Betts gushed to me about how much she looooves Los Angeles. "The magazine is doing more and more out there," she said, adding that the October issue features a photo shoot of the cast of the new TV show "Titans" at producer Aaron Spelling's home. "Next to New York," said Betts, "L.A. has always been considered the poor cousin when it comes to fashion. But because the fashion world is not centered there, there is less pressure, and designers are more free to be creative, which can be interesting."

Donald Trump and his model girlfriend Melania Knauss looked lost wading through scenesters with snow cones (the hip dessert). "That guy is so scary," murmured a guest as the couple pushed by. The Donald scanned the room for friendly faces for what seemed like 15 minutes . . . to no avail. At last, the giggling blond Hilton sisters, Nicky and Paris, approached to exchange air kisses. (The socially ubiquitous Hilton Hotel heiresses were the subject of a humorous article in September's Vanity Fair, which proved yet again that money doesn't equal taste.)
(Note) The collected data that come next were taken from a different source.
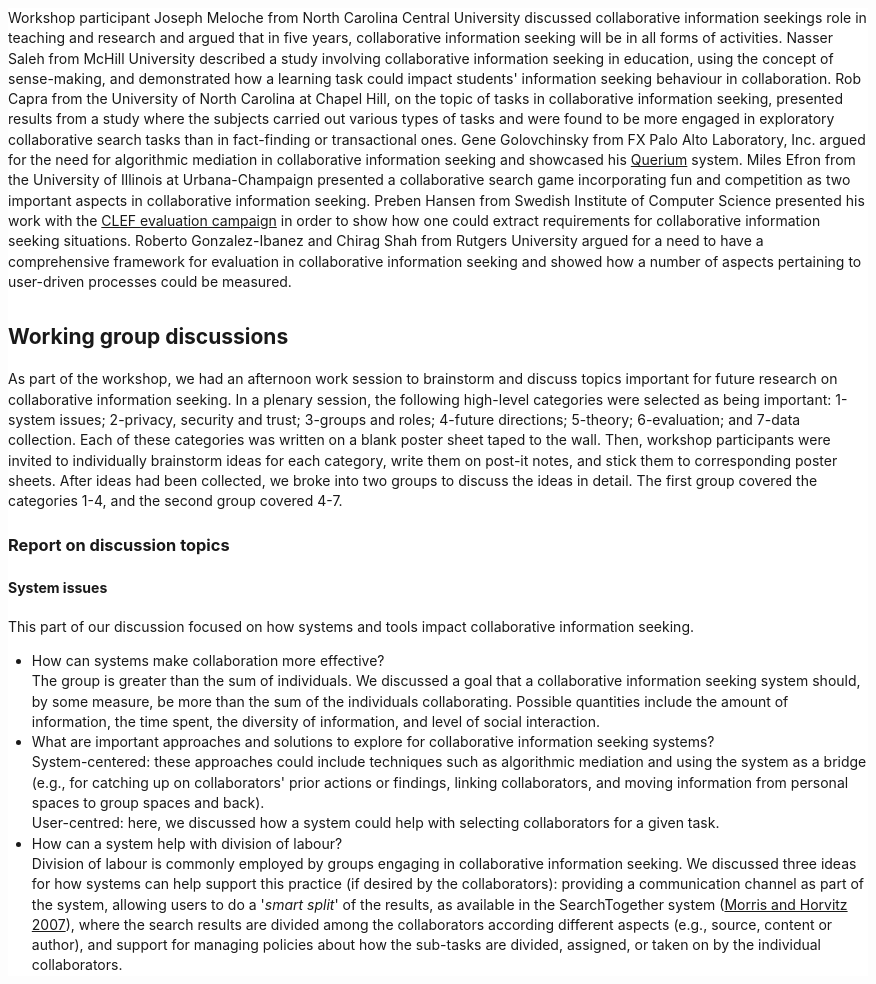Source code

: Workshop participant Joseph Meloche from North Carolina Central University discussed collaborative information seekings role in teaching and research and argued that in five years, collaborative information seeking will be in all forms of activities. Nasser Saleh from McHill University described a study involving collaborative information seeking in education, using the concept of sense-making, and demonstrated how a learning task could impact students' information seeking behaviour in collaboration. Rob Capra from the University of North Carolina at Chapel Hill, on the topic of tasks in collaborative information seeking, presented results from a study where the subjects carried out various types of tasks and were found to be more engaged in exploratory collaborative search tasks than in fact-finding or transactional ones. Gene Golovchinsky from FX Palo Alto Laboratory, Inc. argued for the need for algorithmic mediation in collaborative information seeking and showcased his [Querium](http://www.fxpal.com/?p=SessionSearch) system. Miles Efron from the University of Illinois at Urbana-Champaign presented a collaborative search game incorporating fun and competition as two important aspects in collaborative information seeking. Preben Hansen from Swedish Institute of Computer Science presented his work with the [CLEF evaluation campaign](http://www.clef-initiative.eu//) in order to show how one could extract requirements for collaborative information seeking situations. Roberto Gonzalez-Ibanez and Chirag Shah from Rutgers University argued for a need to have a comprehensive framework for evaluation in collaborative information seeking and showed how a number of aspects pertaining to user-driven processes could be measured.

## Working group discussions

As part of the workshop, we had an afternoon work session to brainstorm and discuss topics important for future research on collaborative information seeking. In a plenary session, the following high-level categories were selected as being important: 1-system issues; 2-privacy, security and trust; 3-groups and roles; 4-future directions; 5-theory; 6-evaluation; and 7-data collection. Each of these categories was written on a blank poster sheet taped to the wall. Then, workshop participants were invited to individually brainstorm ideas for each category, write them on post-it notes, and stick them to corresponding poster sheets. After ideas had been collected, we broke into two groups to discuss the ideas in detail. The first group covered the categories 1-4, and the second group covered 4-7.

### Report on discussion topics

#### System issues

This part of our discussion focused on how systems and tools impact collaborative information seeking.

*   How can systems make collaboration more effective?  
    The group is greater than the sum of individuals. We discussed a goal that a collaborative information seeking system should, by some measure, be more than the sum of the individuals collaborating. Possible quantities include the amount of information, the time spent, the diversity of information, and level of social interaction.
*   What are important approaches and solutions to explore for collaborative information seeking systems?  
    System-centered: these approaches could include techniques such as algorithmic mediation and using the system as a bridge (e.g., for catching up on collaborators' prior actions or findings, linking collaborators, and moving information from personal spaces to group spaces and back).  
    User-centred: here, we discussed how a system could help with selecting collaborators for a given task.
*   How can a system help with division of labour?  
    Division of labour is commonly employed by groups engaging in collaborative information seeking. We discussed three ideas for how systems can help support this practice (if desired by the collaborators): providing a communication channel as part of the system, allowing users to do a '_smart split_' of the results, as available in the SearchTogether system ([Morris and Horvitz 2007](#mor07)), where the search results are divided among the collaborators according different aspects (e.g., source, content or author), and support for managing policies about how the sub-tasks are divided, assigned, or taken on by the individual collaborators.
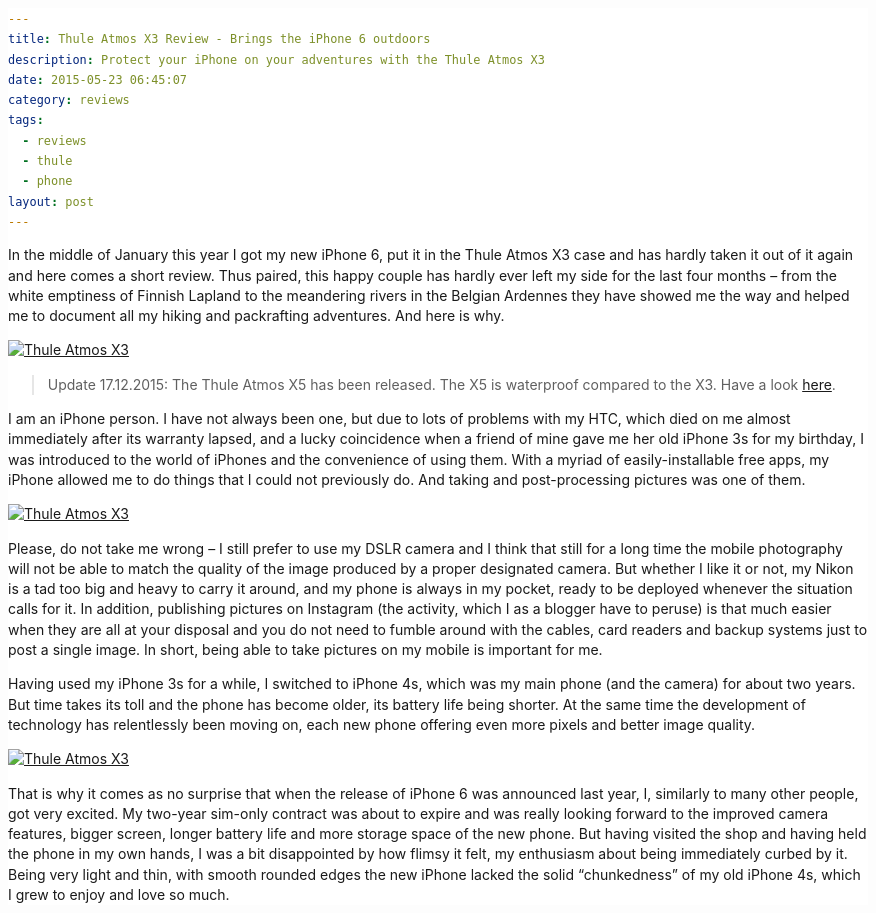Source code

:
 ```yaml
---
title: Thule Atmos X3 Review - Brings the iPhone 6 outdoors
description: Protect your iPhone on your adventures with the Thule Atmos X3
date: 2015-05-23 06:45:07
category: reviews
tags:
  - reviews
  - thule
  - phone
layout: post
---
```


In the middle of January this year I got my new iPhone 6, put it in the Thule Atmos X3 case and has hardly taken it out of it again and here comes a short review. Thus paired, this happy couple has hardly ever left my side for the last four months – from the white emptiness of Finnish Lapland to the meandering rivers in the Belgian Ardennes they have showed me the way and helped me to document all my hiking and packrafting adventures. And here is why.

<a href="https://www.flickr.com/photos/90204224@N07/17801901680"><img src="https://c4.staticflickr.com/8/7684/17801901680_2b6055e8d4_o.jpg" width="100%" alt="Thule Atmos X3"></a>

> Update 17.12.2015: The Thule Atmos X5 has been released. The X5 is waterproof compared to the X3. Have a look <a href="http://amzn.to/1OxoOpe">here</a>.

I am an iPhone person. I have not always been one, but due to lots of problems with my HTC, which died on me almost immediately after its warranty lapsed, and a lucky coincidence when a friend of mine gave me her old iPhone 3s for my birthday, I was introduced to the world of iPhones and the convenience of using them. With a myriad of easily-installable free apps, my iPhone allowed me to do things that I could not previously do. And taking and post-processing pictures was one of them.

<a href="https://www.flickr.com/photos/90204224@N07/17803302079" title="Thule Atmos X3"><img src="https://c2.staticflickr.com/6/5446/17803302079_4ebb76f985_o.jpg" width="100%" alt="Thule Atmos X3"></a>

Please, do not take me wrong – I still prefer to use my DSLR camera and I think that still for a long time the mobile photography will not be able to match the quality of the image produced by a proper designated camera. But whether I like it or not, my Nikon is a tad too big and heavy to carry it around, and my phone is always in my pocket, ready to be deployed whenever the situation calls for it. In addition, publishing pictures on Instagram (the activity, which I as a blogger have to peruse) is that much easier when they are all at your disposal and you do not need to fumble around with the cables, card readers and backup systems just to post a single image. In short, being able to take pictures on my mobile is important for me.

Having used my iPhone 3s for a while, I switched to iPhone 4s, which was my main phone (and the camera) for about two years. But time takes its toll and the phone has become older, its battery life being shorter. At the same time the development of technology has relentlessly been moving on, each new phone offering even more pixels and better image quality.

<a href="https://www.flickr.com/photos/90204224@N07/17986363392"><img src="https://c2.staticflickr.com/6/5343/17986363392_b8366a97a1_o.jpg" width="1024" height="680" alt="Thule Atmos X3"></a>

That is why it comes as no surprise that when the release of iPhone 6 was announced last year, I, similarly to many other people, got very excited. My two-year sim-only contract was about to expire and  was really looking forward to the improved camera features, bigger screen, longer battery life and more storage space of the new phone.
But having visited the shop and having held the phone in my own hands, I was a bit disappointed by how flimsy it felt, my enthusiasm about being immediately curbed by it. Being very light and thin, with smooth rounded edges the new iPhone lacked the solid “chunkedness” of my old iPhone 4s, which I grew to enjoy and love so much.

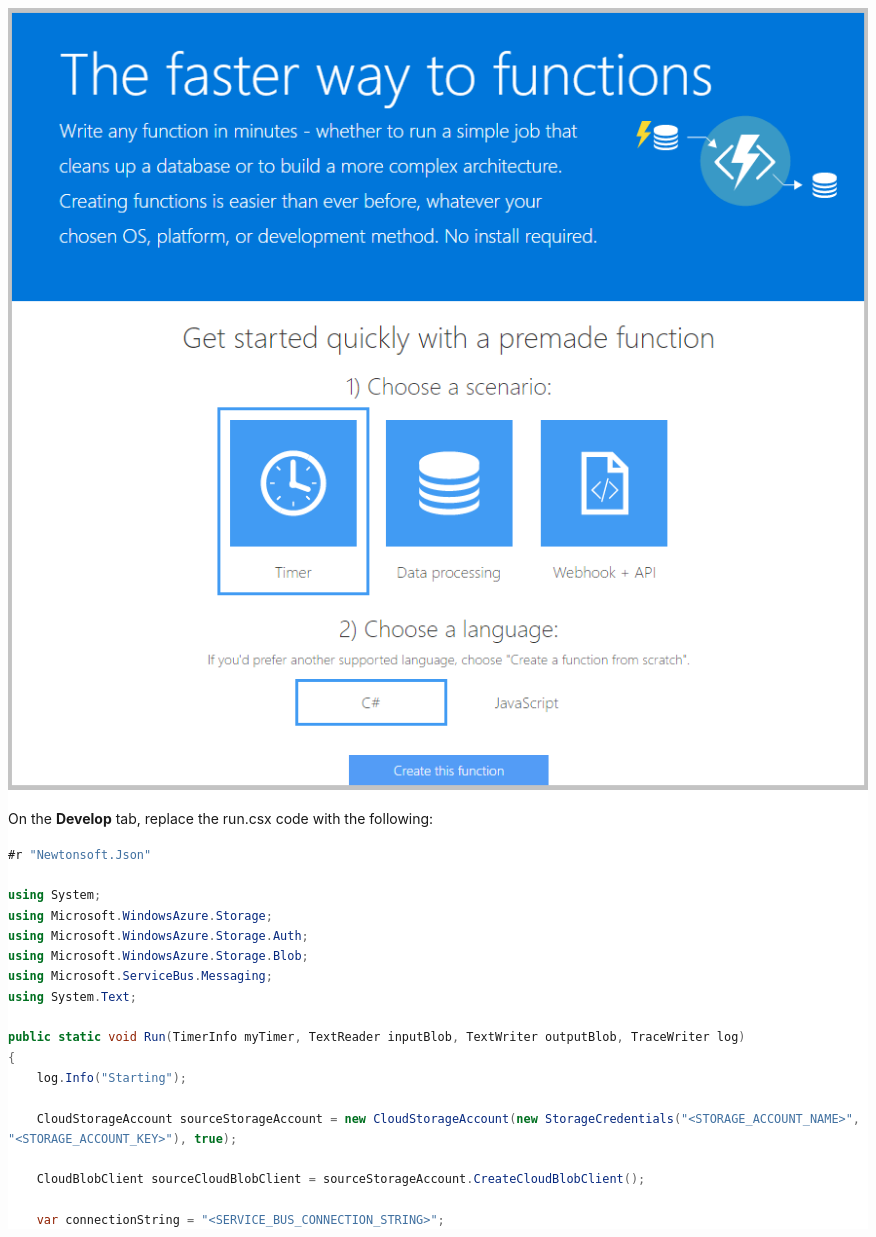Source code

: ![Azure Functions Start blade](./media/keyvault-keyrotation/Azure_Functions_Start.png)

On the **Develop** tab, replace the run.csx code with the following:

```csharp
#r "Newtonsoft.Json"

using System;
using Microsoft.WindowsAzure.Storage;
using Microsoft.WindowsAzure.Storage.Auth;
using Microsoft.WindowsAzure.Storage.Blob;
using Microsoft.ServiceBus.Messaging;
using System.Text;

public static void Run(TimerInfo myTimer, TextReader inputBlob, TextWriter outputBlob, TraceWriter log)
{
    log.Info("Starting");

    CloudStorageAccount sourceStorageAccount = new CloudStorageAccount(new StorageCredentials("<STORAGE_ACCOUNT_NAME>", "<STORAGE_ACCOUNT_KEY>"), true);

    CloudBlobClient sourceCloudBlobClient = sourceStorageAccount.CreateCloudBlobClient();

    var connectionString = "<SERVICE_BUS_CONNECTION_STRING>";
```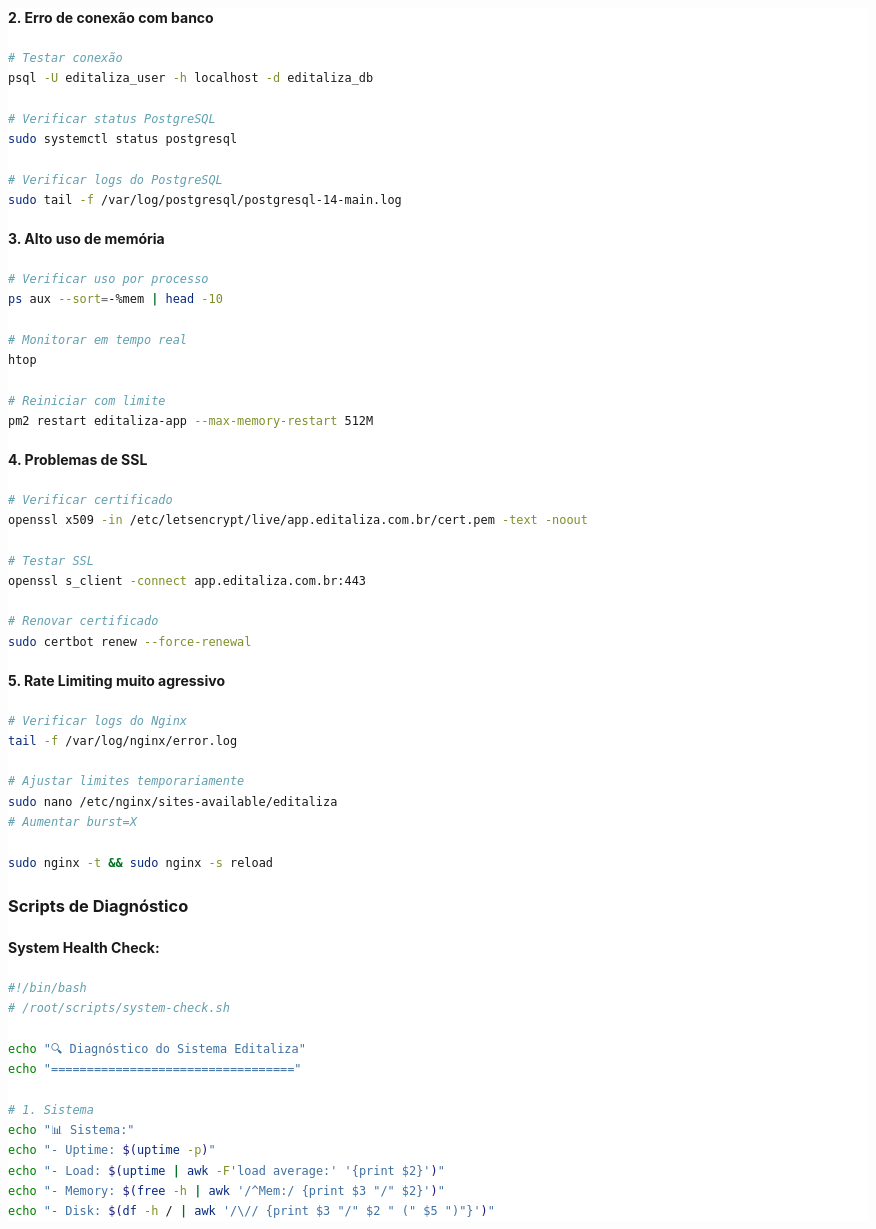 #### **2. Erro de conexão com banco**
```bash
# Testar conexão
psql -U editaliza_user -h localhost -d editaliza_db

# Verificar status PostgreSQL
sudo systemctl status postgresql

# Verificar logs do PostgreSQL
sudo tail -f /var/log/postgresql/postgresql-14-main.log
```

#### **3. Alto uso de memória**
```bash
# Verificar uso por processo
ps aux --sort=-%mem | head -10

# Monitorar em tempo real
htop

# Reiniciar com limite
pm2 restart editaliza-app --max-memory-restart 512M
```

#### **4. Problemas de SSL**
```bash
# Verificar certificado
openssl x509 -in /etc/letsencrypt/live/app.editaliza.com.br/cert.pem -text -noout

# Testar SSL
openssl s_client -connect app.editaliza.com.br:443

# Renovar certificado
sudo certbot renew --force-renewal
```

#### **5. Rate Limiting muito agressivo**
```bash
# Verificar logs do Nginx
tail -f /var/log/nginx/error.log

# Ajustar limites temporariamente
sudo nano /etc/nginx/sites-available/editaliza
# Aumentar burst=X

sudo nginx -t && sudo nginx -s reload
```

### **Scripts de Diagnóstico**

#### **System Health Check:**
```bash
#!/bin/bash
# /root/scripts/system-check.sh

echo "🔍 Diagnóstico do Sistema Editaliza"
echo "=================================="

# 1. Sistema
echo "📊 Sistema:"
echo "- Uptime: $(uptime -p)"
echo "- Load: $(uptime | awk -F'load average:' '{print $2}')"
echo "- Memory: $(free -h | awk '/^Mem:/ {print $3 "/" $2}')"
echo "- Disk: $(df -h / | awk '/\// {print $3 "/" $2 " (" $5 ")"}')"

```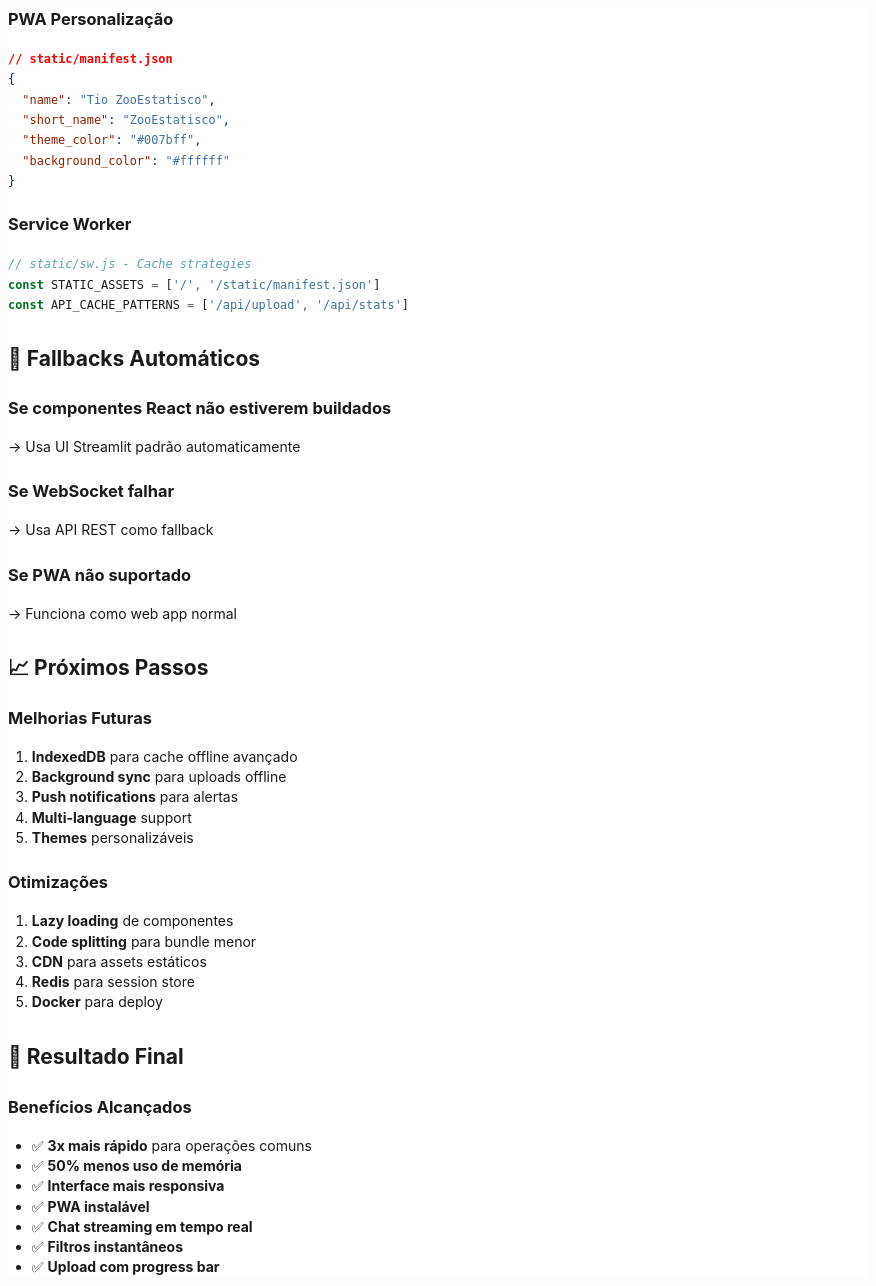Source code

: ### **PWA Personalização**
```json
// static/manifest.json
{
  "name": "Tio ZooEstatisco",
  "short_name": "ZooEstatisco",
  "theme_color": "#007bff",
  "background_color": "#ffffff"
}
```

### **Service Worker**
```javascript
// static/sw.js - Cache strategies
const STATIC_ASSETS = ['/', '/static/manifest.json']
const API_CACHE_PATTERNS = ['/api/upload', '/api/stats']
```

## 🔄 Fallbacks Automáticos

### **Se componentes React não estiverem buildados**
→ Usa UI Streamlit padrão automaticamente

### **Se WebSocket falhar**
→ Usa API REST como fallback

### **Se PWA não suportado**
→ Funciona como web app normal

## 📈 Próximos Passos

### **Melhorias Futuras**
1. **IndexedDB** para cache offline avançado
2. **Background sync** para uploads offline
3. **Push notifications** para alertas
4. **Multi-language** support
5. **Themes** personalizáveis

### **Otimizações**
1. **Lazy loading** de componentes
2. **Code splitting** para bundle menor
3. **CDN** para assets estáticos
4. **Redis** para session store
5. **Docker** para deploy

## 🎉 Resultado Final

### **Benefícios Alcançados**
- ✅ **3x mais rápido** para operações comuns
- ✅ **50% menos uso de memória**
- ✅ **Interface mais responsiva**
- ✅ **PWA instalável**
- ✅ **Chat streaming em tempo real**
- ✅ **Filtros instantâneos**
- ✅ **Upload com progress bar**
The young beauts (Paris, 19, is a singer in L.A., and Nicky, 16, lives in New York) cruised the club with actor Eddie Furlong in tow.

The accessory of choice for the evening wasn't a Fendi or a Louis Vuitton; it was a stuffed Dalmatian. The toys were a party favor at a Disney fashion show promo earlier in the evening for the upcoming film "102 Dalmatians." One guest remarked he had decided against leaving his Dalmatian at the coat check, for fear there would be a mix-up and he'd leave with a different dog: "We've already bonded."